All good stuff. A couple of additional thoughts inserted...


Paul B. Gallagher wrote:
David E. Ross wrote:

I have files unrelated to SeaMonkey that are no less important. I
do a system-wide backup every week.

In my case, nightly (mission-critical work computer). The first week
I had a computer (a PC-XT in 1985), I lost a whole day's work by
failing to back it up. Ever since, my motto has been, "If you love
me, back me up."

Some basic principles all users should follow for backup (I'm sure
you know this, but other readers may not):

I would go one step further -- think through your potential recovery scenarios. There's enough variants that one particular backup methodology or tool may not fit all the possibilities for recovery. There's a difference between doing a bare-metal recovery following a device or controller failure and a recovery from an "oops" overwrite or deletion of one or two critical files.


1) Do it automatically. If you have to think about it, you'll forget
or make excuses, and when disaster comes you'll lose something
important because you didn't back it up.

2) Separate the backup media from the source computer. If the backup
is killed by the same disaster as the computer, you have no backup.

And don't rely on a single media set that's continuously attached, although this works against point 1). Now that one of the varieties of malware that we have to account for includes ransomware, you need to make sure that you account for the possibility of that kind of thing encrypting your backups. Plus, there's always the the matter of making sure you have off-site backups (think: building burning down, or a lost/stolen laptop).

A further consideration: cloud-based backups can be one way of quickly getting off-site, but it's one that is good not to rely on entirely. If you can't get to your backups (no internet connectivity, DDoS of provider, provider failure, etc.) you have no backup.

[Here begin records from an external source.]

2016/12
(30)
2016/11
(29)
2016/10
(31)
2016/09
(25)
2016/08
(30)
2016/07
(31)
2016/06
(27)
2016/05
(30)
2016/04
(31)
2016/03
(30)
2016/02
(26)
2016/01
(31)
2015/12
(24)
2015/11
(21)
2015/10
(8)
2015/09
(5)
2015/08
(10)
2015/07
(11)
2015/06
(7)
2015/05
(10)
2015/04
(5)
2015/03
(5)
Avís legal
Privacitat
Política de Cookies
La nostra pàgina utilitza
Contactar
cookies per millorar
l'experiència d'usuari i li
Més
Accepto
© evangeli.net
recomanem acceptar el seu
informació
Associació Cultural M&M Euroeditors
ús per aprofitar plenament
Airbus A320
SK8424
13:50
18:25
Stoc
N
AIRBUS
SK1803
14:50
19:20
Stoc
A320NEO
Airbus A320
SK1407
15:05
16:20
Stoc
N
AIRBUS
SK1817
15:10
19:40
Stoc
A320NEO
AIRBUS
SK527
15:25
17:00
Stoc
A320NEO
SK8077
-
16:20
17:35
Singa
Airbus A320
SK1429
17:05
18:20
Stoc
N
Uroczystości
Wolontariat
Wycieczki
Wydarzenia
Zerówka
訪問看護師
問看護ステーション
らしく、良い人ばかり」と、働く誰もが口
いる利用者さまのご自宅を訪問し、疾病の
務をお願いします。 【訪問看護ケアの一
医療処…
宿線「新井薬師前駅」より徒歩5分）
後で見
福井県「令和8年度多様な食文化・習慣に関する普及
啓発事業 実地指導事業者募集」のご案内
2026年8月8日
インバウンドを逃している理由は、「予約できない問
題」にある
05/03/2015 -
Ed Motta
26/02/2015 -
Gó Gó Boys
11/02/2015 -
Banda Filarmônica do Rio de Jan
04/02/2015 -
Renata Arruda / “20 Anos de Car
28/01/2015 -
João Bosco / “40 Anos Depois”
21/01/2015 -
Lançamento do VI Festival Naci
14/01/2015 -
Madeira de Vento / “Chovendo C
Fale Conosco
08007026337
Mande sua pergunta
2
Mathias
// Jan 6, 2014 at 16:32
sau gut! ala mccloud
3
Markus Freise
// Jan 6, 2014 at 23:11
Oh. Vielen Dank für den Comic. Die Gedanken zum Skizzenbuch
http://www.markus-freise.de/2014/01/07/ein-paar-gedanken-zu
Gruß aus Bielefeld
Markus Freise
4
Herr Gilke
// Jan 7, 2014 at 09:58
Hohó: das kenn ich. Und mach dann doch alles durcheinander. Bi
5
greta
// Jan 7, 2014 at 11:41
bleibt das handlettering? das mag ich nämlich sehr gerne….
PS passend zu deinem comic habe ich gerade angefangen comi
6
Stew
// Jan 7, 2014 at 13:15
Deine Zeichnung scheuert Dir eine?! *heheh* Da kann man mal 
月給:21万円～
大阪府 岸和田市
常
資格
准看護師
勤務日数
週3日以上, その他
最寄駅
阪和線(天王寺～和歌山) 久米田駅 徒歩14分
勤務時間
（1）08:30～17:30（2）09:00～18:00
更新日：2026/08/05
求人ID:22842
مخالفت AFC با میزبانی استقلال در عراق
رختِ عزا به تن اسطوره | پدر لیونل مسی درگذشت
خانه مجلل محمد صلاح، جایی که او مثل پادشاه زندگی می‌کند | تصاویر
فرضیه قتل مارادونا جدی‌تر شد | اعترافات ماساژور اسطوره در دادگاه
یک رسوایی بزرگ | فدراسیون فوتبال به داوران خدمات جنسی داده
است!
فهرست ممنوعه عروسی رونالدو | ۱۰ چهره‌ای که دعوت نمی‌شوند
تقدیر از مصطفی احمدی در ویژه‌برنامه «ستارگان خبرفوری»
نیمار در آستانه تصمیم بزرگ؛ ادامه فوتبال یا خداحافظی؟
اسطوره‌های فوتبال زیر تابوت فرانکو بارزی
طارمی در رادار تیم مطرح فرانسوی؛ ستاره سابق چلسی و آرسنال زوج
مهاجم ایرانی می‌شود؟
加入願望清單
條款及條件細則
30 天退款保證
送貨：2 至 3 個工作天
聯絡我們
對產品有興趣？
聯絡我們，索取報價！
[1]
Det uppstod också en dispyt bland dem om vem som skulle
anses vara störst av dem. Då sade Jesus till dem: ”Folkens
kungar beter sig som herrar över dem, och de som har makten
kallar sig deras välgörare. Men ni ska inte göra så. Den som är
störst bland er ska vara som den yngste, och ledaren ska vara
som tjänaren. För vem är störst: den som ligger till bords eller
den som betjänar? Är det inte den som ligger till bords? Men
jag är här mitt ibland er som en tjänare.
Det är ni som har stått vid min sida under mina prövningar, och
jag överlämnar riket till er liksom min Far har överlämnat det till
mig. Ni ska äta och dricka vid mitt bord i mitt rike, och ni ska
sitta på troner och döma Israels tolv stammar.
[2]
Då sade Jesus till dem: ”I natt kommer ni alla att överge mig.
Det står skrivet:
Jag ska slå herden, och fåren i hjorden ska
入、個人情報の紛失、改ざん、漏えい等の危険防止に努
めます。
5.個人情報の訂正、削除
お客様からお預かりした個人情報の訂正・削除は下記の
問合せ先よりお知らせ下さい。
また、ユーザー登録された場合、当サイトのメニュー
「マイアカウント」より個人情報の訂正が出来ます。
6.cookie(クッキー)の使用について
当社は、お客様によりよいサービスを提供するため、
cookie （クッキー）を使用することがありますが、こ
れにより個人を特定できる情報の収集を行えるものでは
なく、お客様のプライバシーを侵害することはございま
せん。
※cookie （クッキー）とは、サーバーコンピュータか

Years ago, I was backing up a desktop PC onto floppy disks, and I had the habit of using just one set of floppies, writing a new backup over the previous one. One time, I was doing a backup when the hard drive was in the process of failing, and I had a crash while I was backing up. Thus, the new backup set was unusable, and the old backup was no longer available. Following a reboot, I was able to run a new complete backup, but I learned that it's important never to discard/obliterate an old backup, until you have a usable one to replace it with.


3) Use a system that doesn't impact your lifestyle or workstyle. If
it's a PITA, you'll find an excuse to abort it or cancel it, and then
you'll have no backup.

4) Test the restore function periodically. If you can't restore, you
have no backup.

Absolutely. Think: fire drill. Years ago, I had a major disaster when a server failed, and then we discovered that the controller of the backup device had silently failed some time previously. We didn't have any backups.

Keeping this on a slightly Seamonkey focus: several months ago, I was having problems with my inbox and indexing (which I discussed in this newsgroup), and more than once, I lost most of the messages in my POP inbox. I was grateful to have daily backups to draw from, and I needed them more than once. For that, a file-centric backup (where I could recover just my inbox, and not even the entire profile) was what I needed. A full-image backup (including boot sectors and Windows registry) would have been far less useful for that kind of recovery.

On my own system, I do have things set to do nightly backups (and I know how to get to the profile data in the Windows directory hierarchy), but with my main Seamonkey profile, I periodically use MozBackup to make an extra copy. If I don't write that archive directly to my backup drive, it's not a problem to drop it into a folder that normally gets backed up as a part of the daily backup process. However, because I do that one manually, it's a good example of why it's unwise to rely on backups that require that you run them manually.